Example: In COPD patients: expect that patients with lower treadmill exercise capacity generally will have more dyspnoea (shortness of breath) in daily life than those with higher exercise capacity, and – logical connection - expect substantial correlations between a new measure of emotional function and existing emotional function questionnaires.


Also: sensitivity to change or ability to detect change

Captures changes over time in the construct being measured – before and after an intervention OR–in different disease or treatment states

If the instrument is not adequately responsive, it may fail to measure patient response in which the intervention improves how patients feel and return false negative results.


Evaluated within specific populations and not a fixed/inherent property of the item

Determine the relevant, clinically meaningful effect size



Measurements are easily obtained, and the instrument is easy to operate.

If the instrument is difficult to operate, patient response may change but not be measured or be measured inappropriately.

If the instrument requires inordinate time the compliance is jeopardised.
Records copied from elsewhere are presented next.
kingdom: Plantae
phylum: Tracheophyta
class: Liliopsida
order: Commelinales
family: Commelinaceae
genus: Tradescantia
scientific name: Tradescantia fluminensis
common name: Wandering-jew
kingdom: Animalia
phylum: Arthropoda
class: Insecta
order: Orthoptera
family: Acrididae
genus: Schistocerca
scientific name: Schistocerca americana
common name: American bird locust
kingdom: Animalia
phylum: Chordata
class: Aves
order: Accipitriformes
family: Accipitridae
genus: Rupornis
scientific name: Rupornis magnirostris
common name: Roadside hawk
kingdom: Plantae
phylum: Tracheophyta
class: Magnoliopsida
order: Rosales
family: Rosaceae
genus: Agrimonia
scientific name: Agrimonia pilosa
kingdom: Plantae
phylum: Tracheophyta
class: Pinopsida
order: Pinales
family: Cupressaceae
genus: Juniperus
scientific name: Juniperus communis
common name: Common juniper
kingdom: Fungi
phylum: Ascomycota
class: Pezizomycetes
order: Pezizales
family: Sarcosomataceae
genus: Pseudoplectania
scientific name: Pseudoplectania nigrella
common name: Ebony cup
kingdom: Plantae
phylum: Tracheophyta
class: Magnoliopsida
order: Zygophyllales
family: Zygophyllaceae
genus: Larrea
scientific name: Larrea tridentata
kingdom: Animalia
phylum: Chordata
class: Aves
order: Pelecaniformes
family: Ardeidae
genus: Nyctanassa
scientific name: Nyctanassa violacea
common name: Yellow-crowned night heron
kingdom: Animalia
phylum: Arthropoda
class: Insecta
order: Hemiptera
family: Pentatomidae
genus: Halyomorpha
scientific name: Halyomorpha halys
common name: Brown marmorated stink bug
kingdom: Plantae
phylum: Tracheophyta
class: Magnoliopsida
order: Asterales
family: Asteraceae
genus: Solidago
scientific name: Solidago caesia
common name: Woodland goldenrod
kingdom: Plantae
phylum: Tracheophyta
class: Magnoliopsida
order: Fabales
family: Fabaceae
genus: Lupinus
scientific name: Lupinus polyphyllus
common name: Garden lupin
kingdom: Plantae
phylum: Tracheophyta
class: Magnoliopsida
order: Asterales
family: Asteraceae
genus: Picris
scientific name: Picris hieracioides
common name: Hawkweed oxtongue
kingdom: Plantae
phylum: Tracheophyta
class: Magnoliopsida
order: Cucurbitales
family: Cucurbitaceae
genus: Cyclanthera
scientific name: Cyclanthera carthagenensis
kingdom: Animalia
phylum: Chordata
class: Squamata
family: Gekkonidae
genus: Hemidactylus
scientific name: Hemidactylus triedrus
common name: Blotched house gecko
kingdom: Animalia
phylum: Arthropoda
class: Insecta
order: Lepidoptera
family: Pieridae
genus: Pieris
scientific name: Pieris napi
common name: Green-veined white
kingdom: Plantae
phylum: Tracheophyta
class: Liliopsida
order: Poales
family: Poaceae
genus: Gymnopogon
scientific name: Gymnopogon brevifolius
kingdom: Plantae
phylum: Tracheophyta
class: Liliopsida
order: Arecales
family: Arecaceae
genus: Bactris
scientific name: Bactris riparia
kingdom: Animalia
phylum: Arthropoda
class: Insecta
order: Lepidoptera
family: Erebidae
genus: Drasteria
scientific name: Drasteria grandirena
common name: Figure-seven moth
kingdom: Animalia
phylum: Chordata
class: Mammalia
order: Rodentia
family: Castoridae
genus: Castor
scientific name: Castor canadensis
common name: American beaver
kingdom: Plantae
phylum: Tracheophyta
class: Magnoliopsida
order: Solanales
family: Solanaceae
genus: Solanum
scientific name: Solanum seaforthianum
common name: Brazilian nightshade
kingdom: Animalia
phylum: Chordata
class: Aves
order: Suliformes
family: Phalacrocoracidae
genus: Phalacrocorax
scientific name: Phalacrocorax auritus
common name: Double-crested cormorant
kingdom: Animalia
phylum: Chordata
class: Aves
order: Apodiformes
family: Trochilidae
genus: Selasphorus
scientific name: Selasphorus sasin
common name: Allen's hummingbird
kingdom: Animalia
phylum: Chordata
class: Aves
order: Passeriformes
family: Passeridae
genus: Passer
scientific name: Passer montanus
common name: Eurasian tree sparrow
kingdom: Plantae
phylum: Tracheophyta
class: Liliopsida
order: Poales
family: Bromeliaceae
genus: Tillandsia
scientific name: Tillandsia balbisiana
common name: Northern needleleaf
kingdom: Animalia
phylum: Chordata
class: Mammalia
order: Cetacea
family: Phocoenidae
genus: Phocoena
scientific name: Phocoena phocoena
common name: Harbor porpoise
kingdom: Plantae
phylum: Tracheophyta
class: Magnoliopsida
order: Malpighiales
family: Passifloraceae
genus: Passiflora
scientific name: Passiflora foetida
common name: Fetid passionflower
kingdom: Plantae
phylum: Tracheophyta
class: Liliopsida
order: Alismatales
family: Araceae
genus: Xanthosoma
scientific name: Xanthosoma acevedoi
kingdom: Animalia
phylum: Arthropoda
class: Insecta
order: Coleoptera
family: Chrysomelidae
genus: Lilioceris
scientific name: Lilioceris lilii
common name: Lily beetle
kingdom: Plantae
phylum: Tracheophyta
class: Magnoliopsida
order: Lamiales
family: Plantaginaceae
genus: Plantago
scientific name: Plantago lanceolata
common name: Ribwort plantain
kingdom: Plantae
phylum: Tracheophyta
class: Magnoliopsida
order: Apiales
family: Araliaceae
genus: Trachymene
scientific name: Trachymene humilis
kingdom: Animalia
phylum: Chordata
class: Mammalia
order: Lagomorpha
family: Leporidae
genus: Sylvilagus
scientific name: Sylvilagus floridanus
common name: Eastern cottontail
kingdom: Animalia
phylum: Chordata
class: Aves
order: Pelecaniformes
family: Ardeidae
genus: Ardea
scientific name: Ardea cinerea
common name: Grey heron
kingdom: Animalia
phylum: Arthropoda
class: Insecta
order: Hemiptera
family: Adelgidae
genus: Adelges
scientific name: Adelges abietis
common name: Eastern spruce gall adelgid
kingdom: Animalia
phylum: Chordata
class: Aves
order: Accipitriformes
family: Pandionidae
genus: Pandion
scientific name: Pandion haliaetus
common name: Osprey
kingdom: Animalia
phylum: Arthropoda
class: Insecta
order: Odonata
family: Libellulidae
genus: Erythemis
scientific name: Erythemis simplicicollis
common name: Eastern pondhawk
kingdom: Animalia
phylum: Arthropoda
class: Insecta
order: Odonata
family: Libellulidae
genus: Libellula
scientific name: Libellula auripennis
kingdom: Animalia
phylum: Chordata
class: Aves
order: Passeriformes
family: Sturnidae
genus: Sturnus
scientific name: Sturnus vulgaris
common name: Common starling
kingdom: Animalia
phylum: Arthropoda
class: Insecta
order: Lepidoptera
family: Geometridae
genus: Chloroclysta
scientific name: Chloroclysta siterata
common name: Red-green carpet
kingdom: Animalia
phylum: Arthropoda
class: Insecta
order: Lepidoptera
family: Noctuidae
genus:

Verify the acceptability of the PROM by patients

-   Review the instructions, questions, response options and recall period of the PROM


The degree to which one can assign qualitative meaning (clinical or commonly understood connotations) to a PROM’s quantitative scores or change in scores[1]

Patients or clinicians or payers may not make best decisions if output of tool is difficult to understand. PROMs vary in scale, measurement, and interpretation, making it difficult for patients and physicians alike to reach conclusions when evaluating results from these measures, e.g., in clinical trials. Metrics can indicate a favorable result with higher values, whereas some indicate a favorable result with lower values. This can lead to a lack of patient or clinician acceptance and may limit its utility.


The meaningfulness of scores produced by the questionnaire

– What does a score mean?

– What is the minimal clinically important difference (MID)? (see box below)

– Should an overall score be computed and presented to support a given claim?

Note on minimal clinically important difference (MID)
An important advance in HRQoL research is the concept of minimum clinically important difference (MID), defined as the smallest difference in score on an HRQoL instrument that patients perceive as beneficial and that would suggest, in the absence of troublesome side effects and excessive cost, a change in the patient’s management. Differences in scores smaller than the MID are considered unimportant, regardless of whether statistical significance is reached. For example, although an average change of 0.15 point on the HAQ-DI (the health assessment questionnaire (HAQ) disability index (DI)) may be statistically significant in a clinical trial, it may not be perceived as meaningful by study participants, and would not meet MID criteria since the MID for the HAQ-DI in is 0.22 point in that study. MID estimates of HRQoL measures have influenced designs of subsequent clinical trials aimed at improving HRQoL.

[1] Mokkink, L. B., Terwee, C. B., Patrick, D. L., Alonso, J., Stratford, P. W., Knol, D. L., et al. (2010). The COSMIN study reached international consensus on taxonomy, terminology, and definitions of measurement properties for health-related patient-reported outcomes. Journal of Clinical Epidemiology, 63(7), 737–745.